Café con Moka

Parir

Mónica López Abellán

Mónica López Abellán

Con muchos mas miedos, tal y como he confesado en más de una ocasión, afrontaba mi segundo parto. No temía al dolor; sí a dejar por primera vez a mi pequeño a cargo de otros y, por supuesto, a cualquier complicación que me pudiese impedir cuidar de ellos o protegerles, incluso poniéndome en lo peor. Así de traicionera es la mente, a veces.

El pasado jueves día 9 acudía directamente de mi puesto de trabajo al hospital (como ya vaticinaban algunos compañeros al verme entrar a diario pese a estar casi cumplida) porque sentía ciertas molestias; pero ni yo, ni nadie al verme, hubiera imaginado que podría estar de parto y que tan solo unas horas después tendría ya a mi segunda hija en el regazo.

Con cuatro centímetros de dilatación, y diez en mis tacones (que tuve que llevar extrañamente combinados con las poco favorecedoras batas azules) y sin apenas dolor crucé la puerta de Urgencias; pronto las contracciones se aceleraron, no así el padecimiento. Sin creerme, por tal motivo, las matronas de planta me examinaban para comprobar asombradas que dilataba pese a la sonrisa y al buen humor. Así que, entre charlas y bromas, bajamos a paritorio.
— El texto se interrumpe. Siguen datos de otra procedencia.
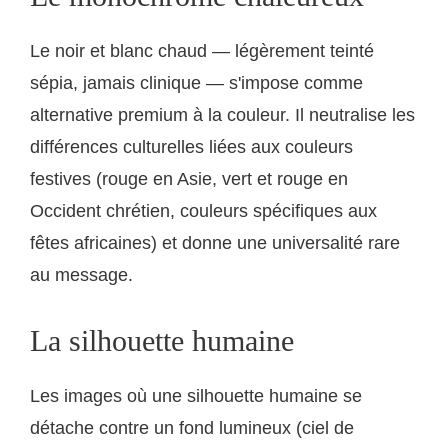
Le noir et blanc chaud — légèrement teinté
sépia, jamais clinique — s'impose comme
alternative premium à la couleur. Il neutralise les
différences culturelles liées aux couleurs
festives (rouge en Asie, vert et rouge en
Occident chrétien, couleurs spécifiques aux
fêtes africaines) et donne une universalité rare
au message.
La silhouette humaine
Les images où une silhouette humaine se
détache contre un fond lumineux (ciel de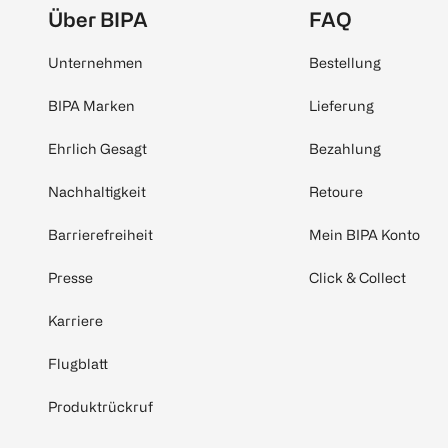
Über BIPA
FAQ
Unternehmen
Bestellung
BIPA Marken
Lieferung
Ehrlich Gesagt
Bezahlung
Nachhaltigkeit
Retoure
Barrierefreiheit
Mein BIPA Konto
Presse
Click & Collect
Karriere
Flugblatt
Produktrückruf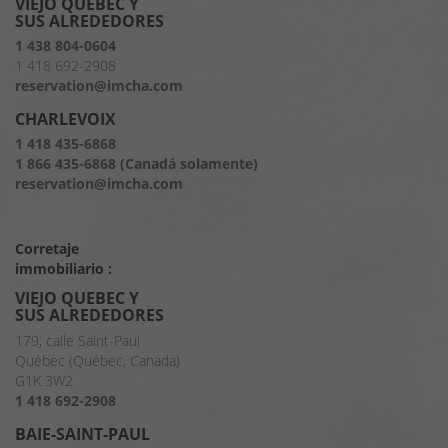
VIEJO QUEBEC Y
SUS ALREDEDORES
1 438 804-0604
1 418 692-2908
reservation@imcha.com
CHARLEVOIX
1 418 435-6868
1 866 435-6868 (Canadá solamente)
reservation@imcha.com
Corretaje
immobiliario :
VIEJO QUEBEC Y
SUS ALREDEDORES
179, calle Saint-Paul
Québec (Québec, Canada)
G1K 3W2
1 418 692-2908
BAIE-SAINT-PAUL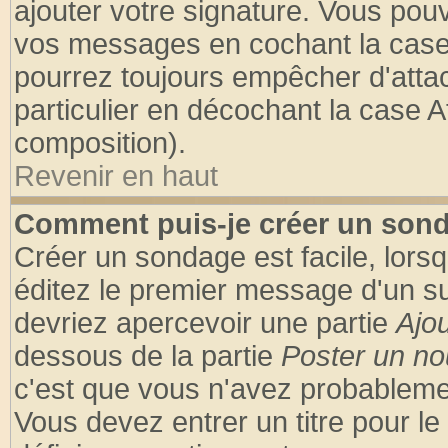
ajouter votre signature. Vous pouv
vos messages en cochant la case 
pourrez toujours empêcher d'atta
particulier en décochant la case A
composition).
Revenir en haut
Comment puis-je créer un son
Créer un sondage est facile, lors
éditez le premier message d'un suj
devriez apercevoir une partie
Ajo
dessous de la partie
Poster un no
c'est que vous n'avez probablemen
Vous devez entrer un titre pour l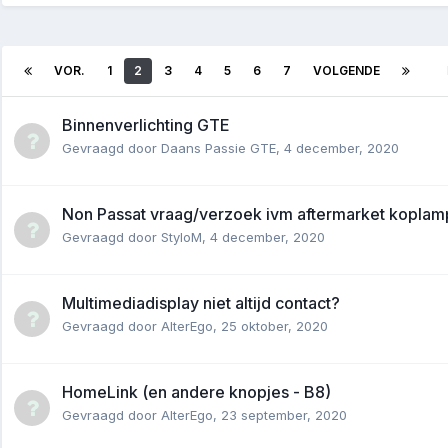
VOR.
1
2
3
4
5
6
7
VOLGENDE
Binnenverlichting GTE
Gevraagd door
Daans Passie GTE
,
4 december, 2020
Non Passat vraag/verzoek ivm aftermarket koplamp
Gevraagd door
StyloM
,
4 december, 2020
Multimediadisplay niet altijd contact?
Gevraagd door
AlterEgo
,
25 oktober, 2020
HomeLink (en andere knopjes - B8)
Gevraagd door
AlterEgo
,
23 september, 2020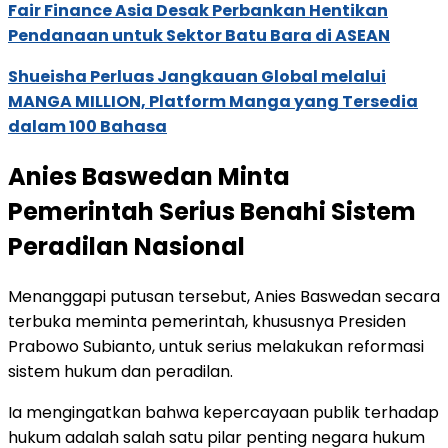
Fair Finance Asia Desak Perbankan Hentikan
Pendanaan untuk Sektor Batu Bara di ASEAN
Shueisha Perluas Jangkauan Global melalui
MANGA MILLION, Platform Manga yang Tersedia
dalam 100 Bahasa
Anies Baswedan Minta
Pemerintah Serius Benahi Sistem
Peradilan Nasional
Menanggapi putusan tersebut, Anies Baswedan secara
terbuka meminta pemerintah, khususnya Presiden
Prabowo Subianto, untuk serius melakukan reformasi
sistem hukum dan peradilan.
Ia mengingatkan bahwa kepercayaan publik terhadap
hukum adalah salah satu pilar penting negara hukum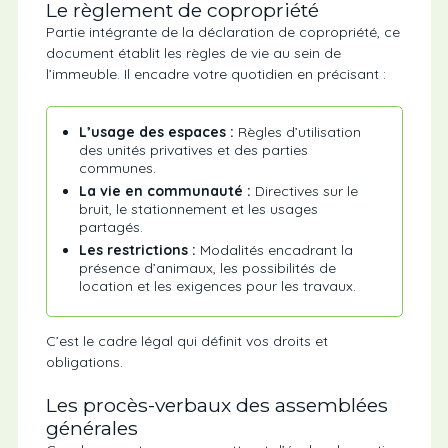
Le règlement de copropriété
Partie intégrante de la déclaration de copropriété, ce
document établit les règles de vie au sein de
l’immeuble. Il encadre votre quotidien en précisant :
L’usage des espaces :
Règles d’utilisation
des unités privatives et des parties
communes.
La vie en communauté :
Directives sur le
bruit, le stationnement et les usages
partagés.
Les restrictions :
Modalités encadrant la
présence d’animaux, les possibilités de
location et les exigences pour les travaux.
C’est le cadre légal qui définit vos droits et
obligations.
Les procès-verbaux des assemblées
générales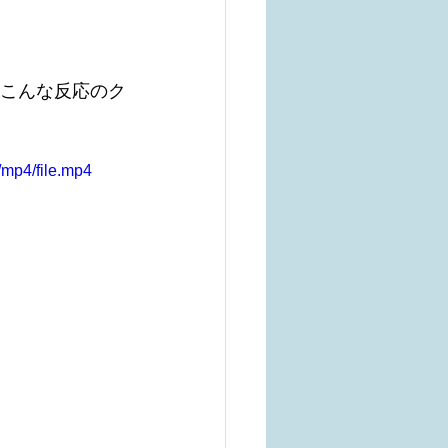
はこんな反応のク
mp4/file.mp4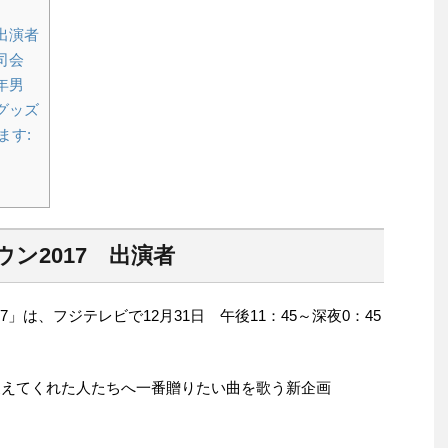
出演者
司会
年男
グッズ
ます:
ン2017 出演者
17」は、フジテレビで12月31日 午後11：45～深夜0：45
を支えてくれた人たちへ一番贈りたい曲を歌う新企画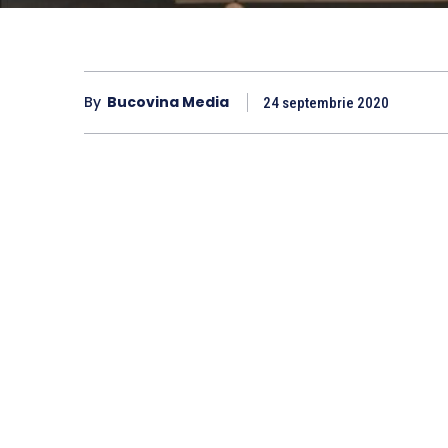
By
Bucovina Media
24 septembrie 2020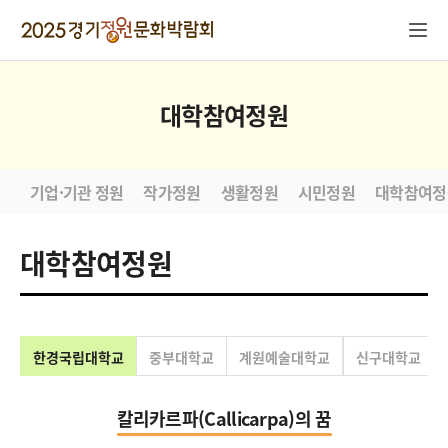
대학참여정원
기업·기관 정원
작가정원
생활정원
시민정원
대학참여정
대학참여정원
한경국립대학교
중부대학교
계원예술대학교
신구대학교
칼리카르파(Callicarpa)의 꿈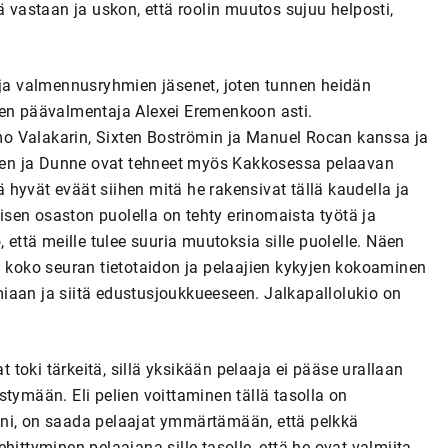
ä vastaan ja uskon, että roolin muutos sujuu helposti,
 ja valmennusryhmien jäsenet, joten tunnen heidän
een päävalmentaja Alexei Eremenkoon asti.
o Valakarin, Sixten Boströmin ja Manuel Rocan kanssa ja
tinen ja Dunne ovat tehneet myös Kakkosessa pelaavan
hyvät eväät siihen mitä he rakensivat tällä kaudella ja
sen osaston puolella on tehty erinomaista työtä ja
 että meille tulee suuria muutoksia sille puolelle. Näen
n koko seuran tietotaidon ja pelaajien kykyjen kokoaminen
iaan ja siitä edustusjoukkueeseen. Jalkapallolukio on
toki tärkeitä, sillä yksikään pelaaja ei pääse urallaan
tymään. Eli pelien voittaminen tällä tasolla on
äni, on saada pelaajat ymmärtämään, että pelkkä
hittyminen pelaajana sille tasolle, että he ovat valmiita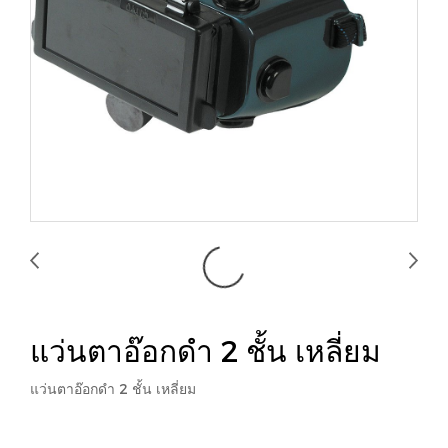
แว่นตาอ๊อกดำ 2 ชั้น เหลี่ยม
แว่นตาอ๊อกดำ 2 ชั้น เหลี่ยม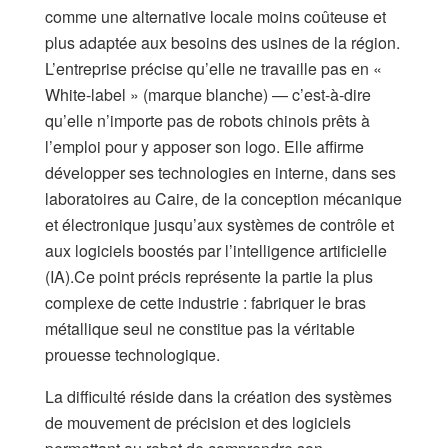
comme une alternative locale moins coûteuse et
plus adaptée aux besoins des usines de la région.
L’entreprise précise qu’elle ne travaille pas en «
White-label » (marque blanche) — c’est-à-dire
qu’elle n’importe pas de robots chinois prêts à
l’emploi pour y apposer son logo. Elle affirme
développer ses technologies en interne, dans ses
laboratoires au Caire, de la conception mécanique
et électronique jusqu’aux systèmes de contrôle et
aux logiciels boostés par l’intelligence artificielle
(IA).​Ce point précis représente la partie la plus
complexe de cette industrie : fabriquer le bras
métallique seul ne constitue pas la véritable
prouesse technologique.
La difficulté réside dans la création des systèmes
de mouvement de précision et des logiciels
Jamás en mi vida tuve un recibimiento así. Era el único parto en aquel momento y más de veinte personas, entre matrones, residentes, enfermeros y personal sanitario, esperaban mi llegada en silla de ruedas para darme ánimos. Hasta el más cobarde hubiese sentido el arrojo suficiente para lidiar cualquier ingrata misión. Agradecí emocionada aquel empujón.

Ya en paritorio, el número 6, conté con un equipo inmejorable. Manuel, residente, me dio la bienvenida y se encargó de que mi estancia resultase lo más confortable posible. Encarna y Carmen, matronas, completaban el ‘dream team’ que trajo al mundo a mi pequeña Julia. No olvidaré sus nombres, al igual que no he olvidado el de Guadalupe, quien fuera la encargada del alumbramiento de mi primer hijo. Curiosamente todos nombres de advocaciones marianas, y de algún modo así, también, sentí su protección.

A las ocho menos veinte comenzó la expulsión con la rotura de la bolsa y sin epidural; cinco minutos después la pequeña había nacido. Fueron segundos de dolor condensado, de emoción, de cierta violencia, de concentración y en los que todo mi cuerpo se desgarraba, gritaba y empujaba para parir. La vida me regalaba una nueva luz, a pesar de mis miedos.